- _EXERCISE DETAILS_: Once the line holding "アダプタ固有の構成情報については、次の項を参照してください。" appears, repeat it and each line after it to the end of the data, exactly and with nothing else; pictures stay out.

===== RECORDS SHOWN

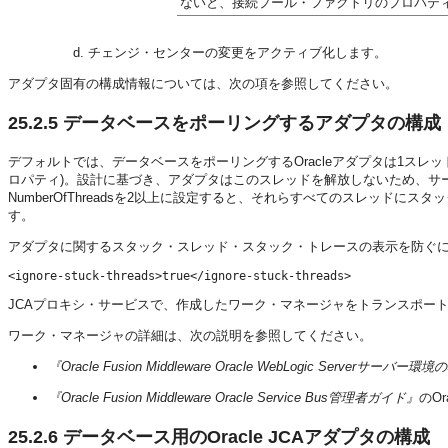
ないと、接続プール・ファクトリのプロパテ
チェンジ・センターの変更をアクティブ化します。
アダプタ固有の構成情報については、次の項を参照してください。
25.2.5
データベースをポーリングするアダプタの構成
デフォルトでは、データベースをポーリングするOracleアダプタは1スレッドを
ロパティ)。設計に基づき、アダプタはこのスレッドを解放しないため、サ
NumberOfThreadsを2以上に設定すると、それらすべてのスレッド
す。
アダプタに関するスタック・スレッド・スタック・トレースの表示を防ぐ
<ignore-stuck-threads>true</ignore-stuck-threads>
JCAプロキシ・サービスで、作成したワーク・マネージャをトランスポー
ワーク・マネージャの詳細は、次の説明を参照してください。
『Oracle Fusion Middleware Oracle WebLogic Serverサーバー
『Oracle Fusion Middleware Oracle Service Bus管理者ガイド』
のO
25.2.6
データベース用のOracle JCAアダプタの構成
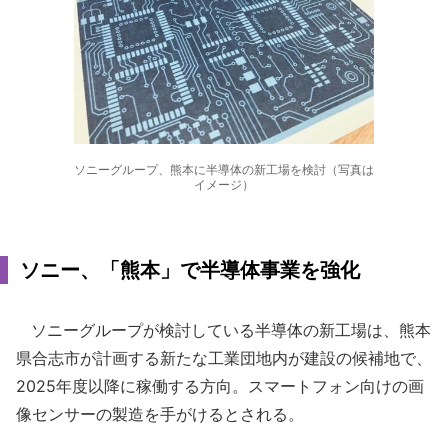
ソニーグループ、熊本に半導体の新工場を検討（写真は
イメージ）
ソニー、「熊本」で半導体事業を強化
ソニーグループが検討している半導体の新工場は、熊本
県合志市が計画する新たな工業団地内が建設の候補地で、
2025年度以降に稼働する方向。スマートフォン向けの画
像センサーの製造を手がけるとされる。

==========

- _REPLY TO THE TASK_:
アダプタ固有の構成情報については、次の項を参照してください。
25.2.5
データベースをポーリングするアダプタの構成
デフォルトでは、データベースをポーリングするOracleアダプタは1スレッドを
ロパティ)。設計に基づき、アダプタはこのスレッドを解放しないため、サ
NumberOfThreadsを2以上に設定すると、それらすべてのスレッド
す。
アダプタに関するスタック・スレッド・スタック・トレースの表示を防ぐ
<ignore-stuck-threads>true</ignore-stuck-threads>
JCAプロキシ・サービスで、作成したワーク・マネージャをトランスポー
ワーク・マネージャの詳細は、次の説明を参照してください。
『Oracle Fusion Middleware Oracle WebLogic Serverサーバー
『Oracle Fusion Middleware Oracle Service Bus管理者ガイド』
のO
25.2.6
データベース用のOracle JCAアダプタの構成
ソニーグループ、熊本に半導体の新工場を検討（写真は
イメージ）
ソニー、「熊本」で半導体事業を強化
ソニーグループが検討している半導体の新工場は、熊本
県合志市が計画する新たな工業団地内が建設の候補地で、
2025年度以降に稼働する方向。スマートフォン向けの画
像センサーの製造を手がけるとされる。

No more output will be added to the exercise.